Après avoir reçu des retours sur mes premières esquisses, j’ai commencé à réfléchir à la manière de représenter les nombreux témoignages en utilisant des bouches. Puis, cela m’a fait penser à un autre symbole universel : les yeux. J’ai donc conçu plusieurs concepts mettant en avant le camp à travers les regards des différents témoins. Le principal défi était de conserver l’arrière-plan reconnaissable – en l’occurrence, l’entrée d’Auschwitz – tout en le recouvrant de nombreux regards. Une fois le concept validé, j’ai réalisé l’illustration avec une tablette Wacom [une tablette graphique avec stylet, ndlr.]
En tant que designer polonais, cela signifie-t-il quelque chose de particulier pour vous de créer la nouvelle affiche de Shoah ?
Oui, absolument. C’est un sujet qui m’intéresse particulièrement, car il est essentiel de ne jamais oublier ce qui s’est passé, surtout à une époque où la désinformation et la réécriture de l’Histoire sont de plus en plus présentes. En tant que graphiste, je considère ce thème comme l’un des plus exigeants. Et en tant que citoyen polonais, je suis simplement heureux de pouvoir, à ma manière, contribuer à transmettre la vérité sur l’Holocauste.
Vous dites avoir été influencé par l’École Polonaise de l’affiche de cinéma et par le surréalisme. Comment vous réappropriez-vous ces esthétiques dans votre travail ?
J’ai toujours été attiré par le surréalisme, donc lorsque j’ai commencé à créer des affiches, ça a été inspiration naturelle pour moi. Mais une affiche doit être claire et compréhensible, ce qui est souvent à l’opposé du caractère parfois illogique du surréalisme. C’est donc plus une influence visuelle qu’une reproduction directe du style.

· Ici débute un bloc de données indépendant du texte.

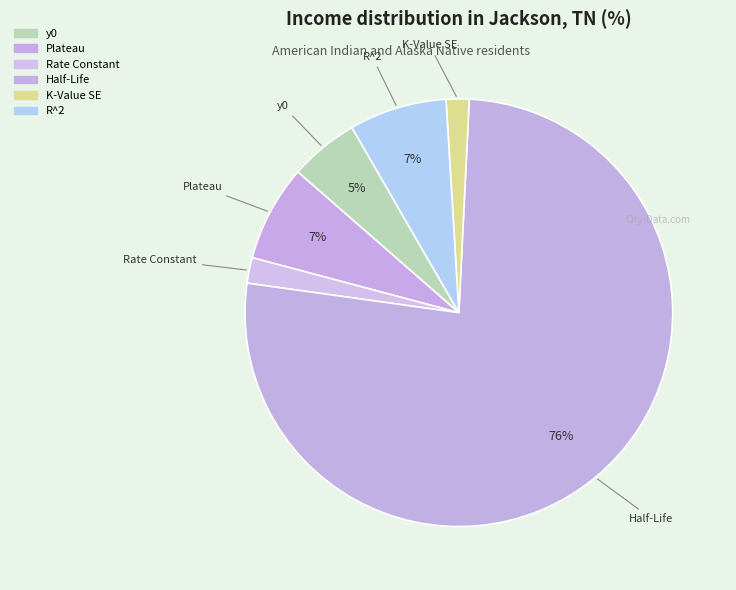

Which slice is the largest?

Half-Life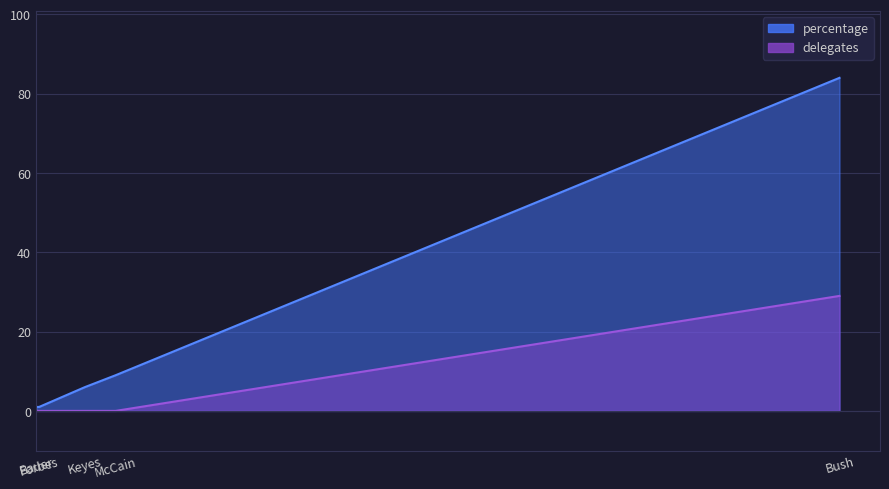

How many data points in percentage are above 6?

2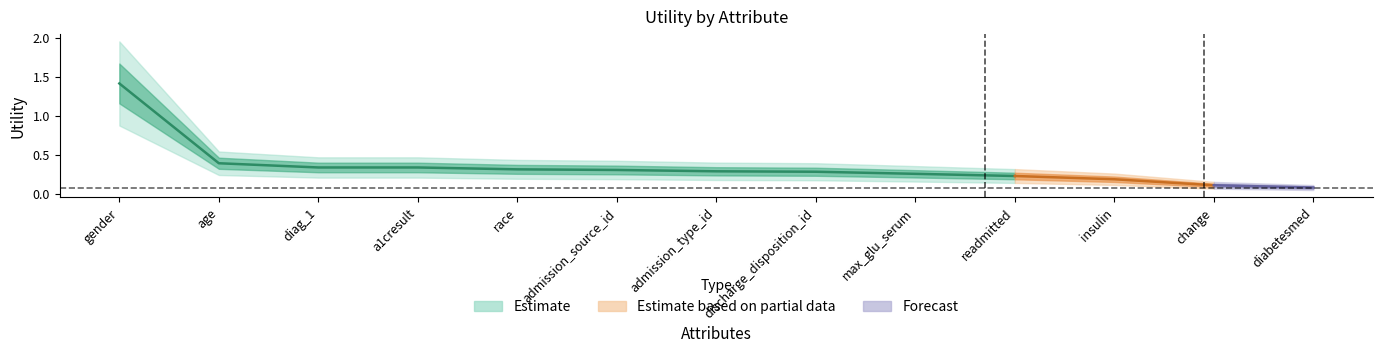

How many series are shown in this chart?

3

J’aime mélanger des symboles de manière surprenante et audacieuse pour mieux faire passer le message de l’affiche. Cette approche est similaire à celle de nombreux artistes de l’École Polonaise de l’affiche de cinéma, qui ont développé leur propre langage graphique. J’ai beaucoup appris à ce sujet grâce au professeur Grzegorz Marszałek, un célèbre affichiste polonais, lorsque j’ai suivi son atelier d’affiches pendant mes études.


Pouvez-vous nous parler de la création de deux de vos œuvres que nous apprécions particulièrement à la rédaction : vos affiches pour Pornographie de Witold Gombrowicz et Pauvres créatures de Yorgos Lanthimos ?
Je suis ravi que vous aimiez ces affiches ! L’affiche de Pauvres créatures est l’un de ces projets spontanés qui se sont imposés à moi. J’ai adoré le film et, en le regardant, j’ai ressenti l’envie immédiate de créer une affiche alternative. L’idée de la tête de Bella prise dans un filet m’est venue en premier, puis j’ai développé le concept en intégrant les autres personnages sous forme d’hybrides mi-homme, mi-animaux.
Pour Pornographie, j’ai été commissionné par le Théâtre Populaire Jan Kochanowski de Radom. J’ai proposé quatre concepts initiaux, et celui qui a été retenu s’est imposé comme une évidence dès le départ. Il représente des bouches en train de s’embrasser à l’endroit où devraient se trouver les yeux de l’homme, ce qui crée un effet de perversion troublant. C’est un design à la fois simple et puissant, ce qui est ma manière préférée de réfléchir à une affiche.